I thought I knew how to do this but I'm pulling my hair out over it. I'm trying to use a function to create a new column. The function looks at the value of the win column in the current row and needs to compare it to the previous number in the win column as the if statements lay out below. The win column will only ever be 0 or 1.
import pandas as pd
data = pd.DataFrame({'win': [0, 0, 1, 1, 1, 0, 1]})
print (data)
win
0 0
1 0
2 1
3 1
4 1
5 0
6 1
def streak(row):
win_current_row = row['win']
win_row_above = row['win'].shift(-1)
streak_row_above = row['streak'].shift(-1)

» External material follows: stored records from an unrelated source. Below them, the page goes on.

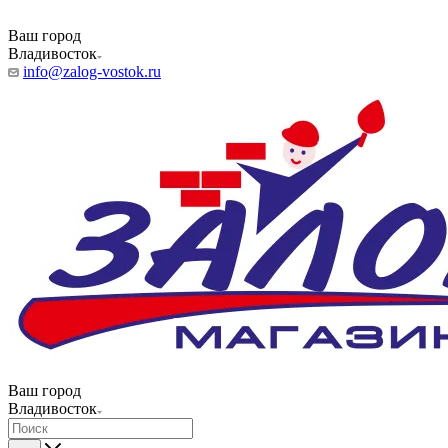
Ваш город
Владивосток
info@zalog-vostok.ru
Ваш город
Владивосток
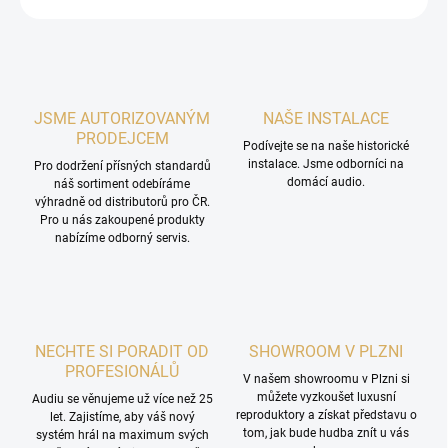
JSME AUTORIZOVANÝM
NAŠE INSTALACE
PRODEJCEM
Podívejte se na naše historické
instalace. Jsme odborníci na
Pro dodržení přísných standardů
domácí audio.
náš sortiment odebíráme
výhradně od distributorů pro ČR.
Pro u nás zakoupené produkty
nabízíme odborný servis.
NECHTE SI PORADIT OD
SHOWROOM V PLZNI
PROFESIONÁLŮ
V našem showroomu v Plzni si
můžete vyzkoušet luxusní
Audiu se věnujeme už více než 25
reproduktory a získat představu o
let. Zajistíme, aby váš nový
tom, jak bude hudba znít u vás
systém hrál na maximum svých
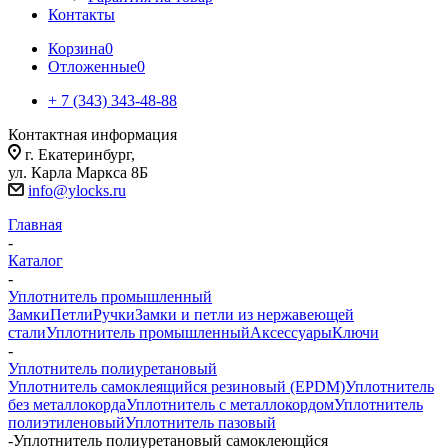
Контакты
Корзина
0
Отложенные
0
+ 7 (343) 343-48-88
Контактная информация
г. Екатеринбург,
ул. Карла Маркса 8Б
info@ylocks.ru
Главная
-
Каталог
-
Уплотнитель промышленный
Замки
Петли
Ручки
Замки и петли из нержавеющей
стали
Уплотнитель промышленный
Аксессуары
Ключи
-
Уплотнитель полиуретановый
Уплотнитель самоклеящийся резиновый (EPDM)
Уплотнитель
без металлокорда
Уплотнитель с металлокордом
Уплотнитель
полиэтиленовый
Уплотнитель пазовый
-
Уплотнитель полиуретановый самоклеющйся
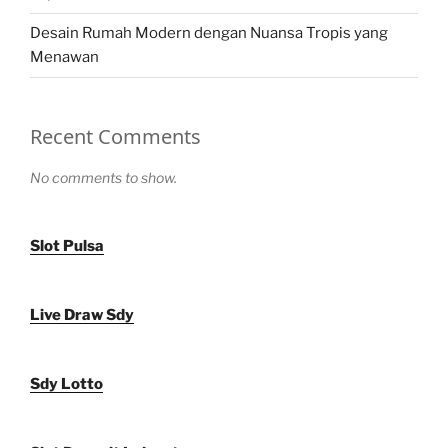
Desain Rumah Modern dengan Nuansa Tropis yang
Menawan
Recent Comments
No comments to show.
Slot Pulsa
Live Draw Sdy
Sdy Lotto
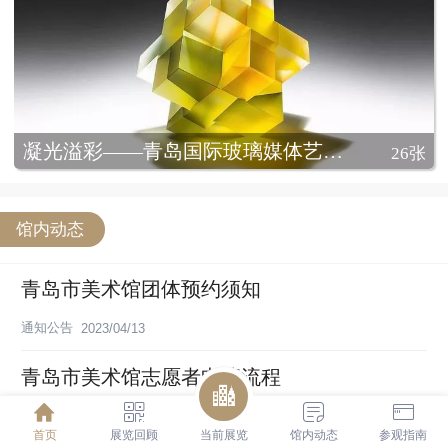
凝光溢彩——青岛国际玻璃媒体艺术展
26张
馆内动态
青岛市美术馆团体预约须知
通知公告
2023/04/13
青岛市美术馆志愿者申请流程
通知公告
2025/12/10
首页
展览回顾
当前展览
馆内动态
参观指南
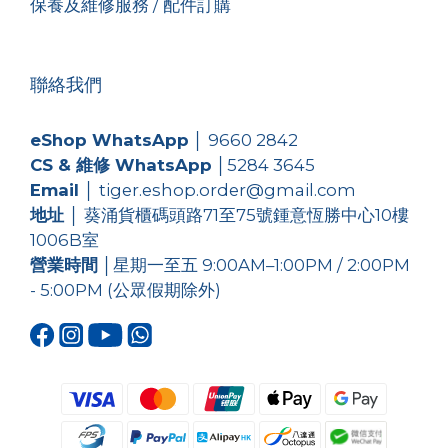
保養及維修服務 / 配件訂購
聯絡我們
eShop WhatsApp
│
9660 2842
CS & 維修 WhatsApp
│
5284 3645
Email
│ tiger.eshop.order@gmail.com
地址
│ 葵涌貨櫃碼頭路71至75號鍾意恆勝中心10樓
1006B室
營業時間
│星期一至五 9:00AM–1:00PM / 2:00PM
- 5:00PM (公眾假期除外)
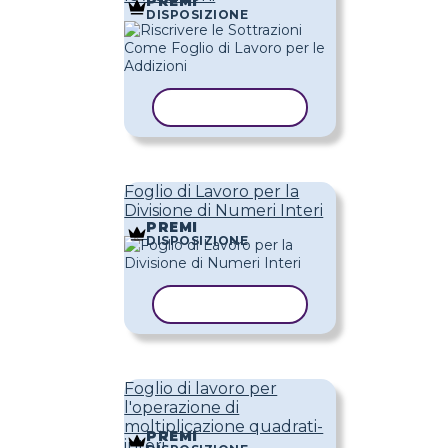
PREMI
DISPOSIZIONE
COPIA MODELLO
Foglio di Lavoro per la
Divisione di Numeri Interi
PREMI
DISPOSIZIONE
COPIA MODELLO
Foglio di lavoro per
l'operazione di
moltiplicazione quadrati-
PREMI
interi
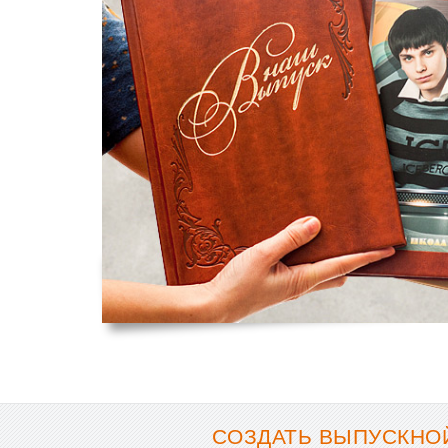
СОЗДАТЬ ВЫПУСКНОЙ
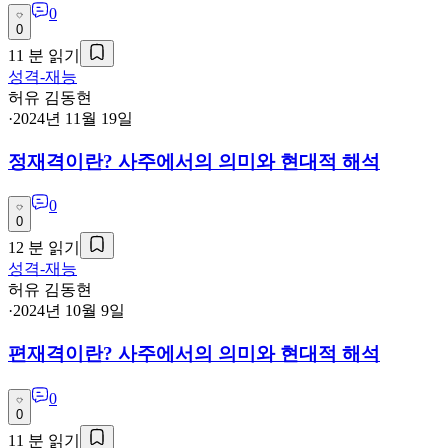
0
0
11
분 읽기
성격-재능
허유 김동현
·
2024년 11월 19일
정재격이란? 사주에서의 의미와 현대적 해석
0
0
12
분 읽기
성격-재능
허유 김동현
·
2024년 10월 9일
편재격이란? 사주에서의 의미와 현대적 해석
0
0
11
분 읽기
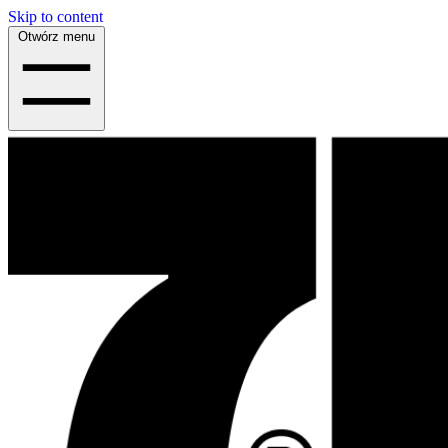
Skip to content
Otwórz menu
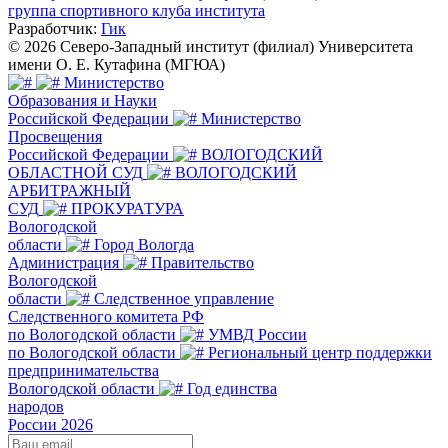
группа спортивного клуба института
Разработчик:
Гик
© 2026 Северо-Западный институт (филиал) Университета
имени О. Е. Кутафина (МГЮА)
Министерство
Образования и Науки
Российской Федерации
Министерство
Просвещения
Российской Федерации
ВОЛОГОДСКИЙ
ОБЛАСТНОЙ СУД
ВОЛОГОДСКИЙ
АРБИТРАЖНЫЙ
СУД
ПРОКУРАТУРА
Вологодской
области
Город Вологда
Администрация
Правительство
Вологодской
области
Следственное управление
Следственного комитета РФ
по Вологодской области
УМВД России
по Вологодской области
Региональный центр поддержки
предпринимательства
Вологодской области
Год единства
народов
России 2026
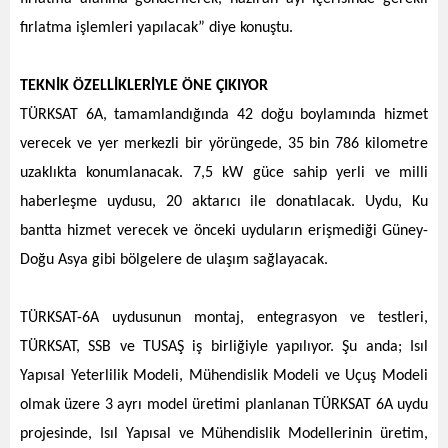
fırlatma işlemleri yapılacak” diye konuştu.
TEKNİK ÖZELLİKLERİYLE ÖNE ÇIKIYOR
TÜRKSAT 6A, tamamlandığında 42 doğu boylamında hizmet
verecek ve yer merkezli bir yörüngede, 35 bin 786 kilometre
uzaklıkta konumlanacak. 7,5 kW güce sahip yerli ve milli
haberleşme uydusu, 20 aktarıcı ile donatılacak. Uydu, Ku
bantta hizmet verecek ve önceki uyduların erişmediği Güney-
Doğu Asya gibi bölgelere de ulaşım sağlayacak.
TÜRKSAT-6A uydusunun montaj, entegrasyon ve testleri,
TÜRKSAT, SSB ve TUSAŞ iş birliğiyle yapılıyor. Şu anda; Isıl
Yapısal Yeterlilik Modeli, Mühendislik Modeli ve Uçuş Modeli
olmak üzere 3 ayrı model üretimi planlanan TÜRKSAT 6A uydu
projesinde, Isıl Yapısal ve Mühendislik Modellerinin üretim,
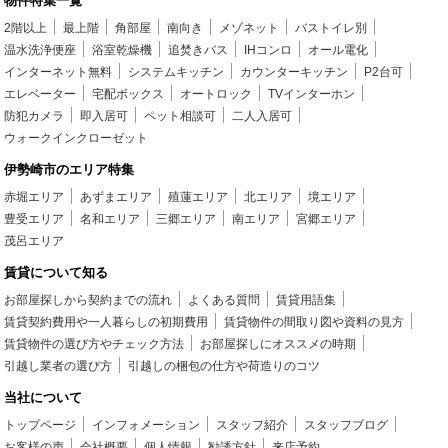
物件特集一覧
2階以上
最上階
角部屋
南向き
メゾネット
バストイレ別
温水洗浄便座
浴室乾燥機
追焚きバス
IHコンロ
オール電化
インターネット無料
システムキッチン
カウンターキッチン
P2台可
エレベーター
宅配ボックス
オートロック
TVインターホン
防犯カメラ
即入居可
ペット相談可
二人入居可
ウォークインクローゼット
伊勢崎市のエリア特集
赤堀エリア
あずまエリア
殖蓮エリア
北エリア
境エリア
豊受エリア
名和エリア
三郷エリア
南エリア
宮郷エリア
茂呂エリア
賃貸について知る
お部屋探しから契約までの流れ
よくある質問
賃貸用語集
賃貸契約費用や一人暮らしの初期費用
賃貸物件の間取り図や資料の見方
賃貸物件の選び方やチェック方法
お部屋探しにオススメの時期
引越し業者の選び方
引越しの梱包の仕方や荷造りのコツ
当社について
トップページ
インフォメーション
スタッフ紹介
スタッフブログ
お客様の声
会社概要
個人情報
勧誘方針
来店予約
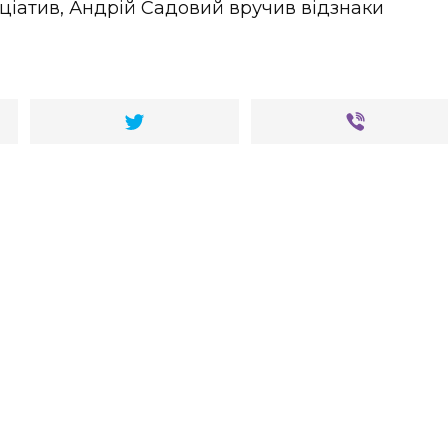
іціатив, Андрій Садовий вручив відзнаки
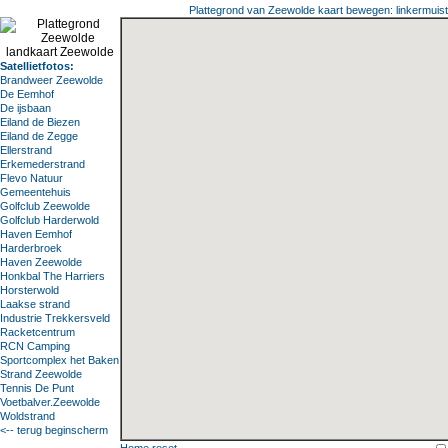
Plattegrond van Zeewolde kaart bewegen: linkermuisto
Satellietfotos:
Brandweer Zeewolde
De Eemhof
De ijsbaan
Eiland de Biezen
Eiland de Zegge
Ellerstrand
Erkemederstrand
Flevo Natuur
Gemeentehuis
Golfclub Zeewolde
Golfclub Harderwold
Haven Eemhof
Harderbroek
Haven Zeewolde
Honkbal The Harriers
Horsterwold
Laakse strand
Industrie Trekkersveld
Racketcentrum
RCN Camping
Sportcomplex het Baken
Strand Zeewolde
Tennis De Punt
Voetbalver.Zeewolde
Woldstrand
<-- terug beginscherm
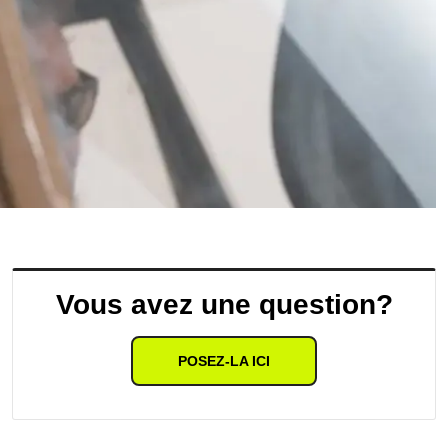
Vous avez une question?
POSEZ-LA ICI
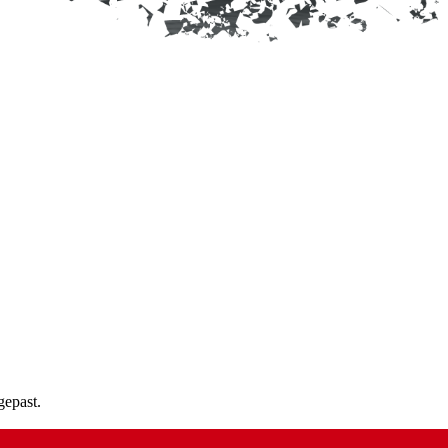
gepast.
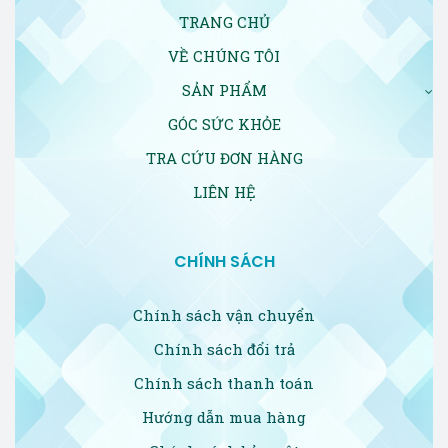
TRANG CHỦ
VỀ CHÚNG TÔI
SẢN PHẨM
GÓC SỨC KHỎE
TRA CỨU ĐƠN HÀNG
LIÊN HỆ
CHÍNH SÁCH
Chính sách vận chuyển
Chính sách đổi trả
Chính sách thanh toán
Hướng dẫn mua hàng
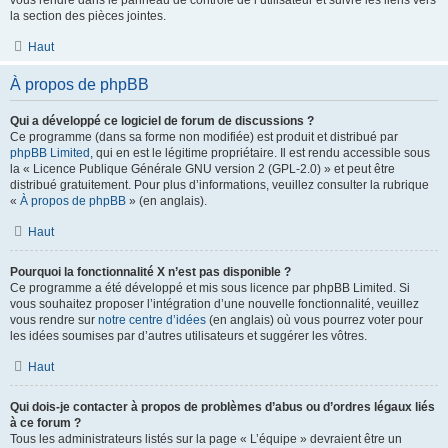
vous rendre dans le panneau de contrôle de l’utilisateur et suivre les liens vers
la section des pièces jointes.
Haut
À propos de phpBB
Qui a développé ce logiciel de forum de discussions ?
Ce programme (dans sa forme non modifiée) est produit et distribué par
phpBB Limited
, qui en est le légitime propriétaire. Il est rendu accessible sous
la « Licence Publique Générale GNU version 2 (GPL-2.0) » et peut être
distribué gratuitement. Pour plus d’informations, veuillez consulter la rubrique
«
À propos de phpBB
» (en anglais).
Haut
Pourquoi la fonctionnalité X n’est pas disponible ?
Ce programme a été développé et mis sous licence par phpBB Limited. Si
vous souhaitez proposer l’intégration d’une nouvelle fonctionnalité, veuillez
vous rendre sur
notre centre d’idées
(en anglais) où vous pourrez voter pour
les idées soumises par d’autres utilisateurs et suggérer les vôtres.
Haut
Qui dois-je contacter à propos de problèmes d’abus ou d’ordres légaux liés
à ce forum ?
Tous les administrateurs listés sur la page « L’équipe » devraient être un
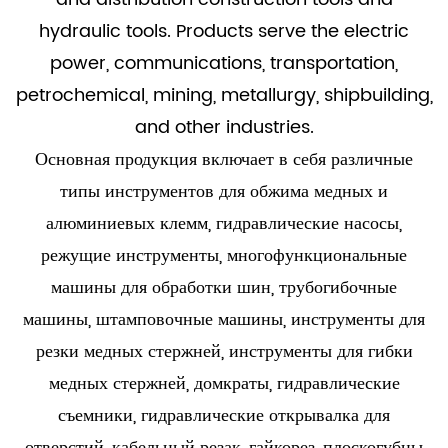
hydraulic tools. Products serve the electric
power, communications, transportation,
petrochemical, mining, metallurgy, shipbuilding,
and other industries.
Основная продукция включает в себя различные
типы инструментов для обжима медных и
алюминиевых клемм, гидравлические насосы,
режущие инструменты, многофункциональные
машины для обработки шин, трубогибочные
машины, штамповочные машины, инструменты для
резки медных стержней, инструменты для гибки
медных стержней, домкраты, гидравлические
съемники, гидравлические открывалка для
отверстий, кабельный резак, гайкорез, плоскогубцы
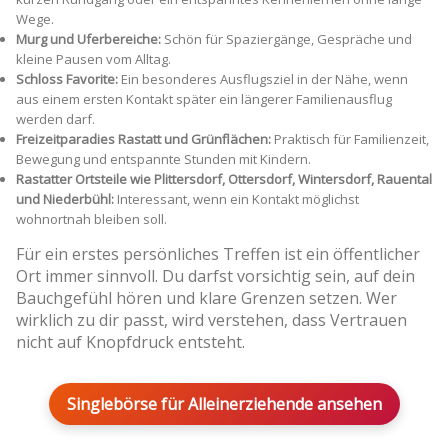
Wege.
Murg und Uferbereiche:
Schön für Spaziergänge, Gespräche und
kleine Pausen vom Alltag.
Schloss Favorite:
Ein besonderes Ausflugsziel in der Nähe, wenn
aus einem ersten Kontakt später ein längerer Familienausflug
werden darf.
Freizeitparadies Rastatt und Grünflächen:
Praktisch für Familienzeit,
Bewegung und entspannte Stunden mit Kindern.
Rastatter Ortsteile wie Plittersdorf, Ottersdorf, Wintersdorf, Rauental
und Niederbühl:
Interessant, wenn ein Kontakt möglichst
wohnortnah bleiben soll.
Für ein erstes persönliches Treffen ist ein öffentlicher
Ort immer sinnvoll. Du darfst vorsichtig sein, auf dein
Bauchgefühl hören und klare Grenzen setzen. Wer
wirklich zu dir passt, wird verstehen, dass Vertrauen
nicht auf Knopfdruck entsteht.
Singlebörse für Alleinerziehende ansehen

if (win_row_above == 0) & (win_current_row == 0):
return 0
elif (win_row_above == 0) & (win_current_row ==1):
return 1
elif (win_row_above ==1) & (win_current_row == 1):
return streak_row_above + 1
else:
return 0
data['streak'] = data.apply(streak, axis=1)
All this ends with this error:
AttributeError: ("'numpy.int64' object has no attribute 'shift'", 'occurred at index 0')
In other examples I see functions that are referring to df['column'].shift(1)
so I'm confused why I can't seem to do it in this instance.
The output I'm trying to get too is:
result = pd.DataFrame({'win': [0, 0, 1, 1, 1, 0, 1], 'streak': ['NaN', 0 , 1, 2, 3, 0, 1]})
print(result)
win streak
0 0 NaN
1 0 0
2 1 1
3 1 2
4 1 3
5 0 0
6 1 1
Thanks for helping to get me unstuck.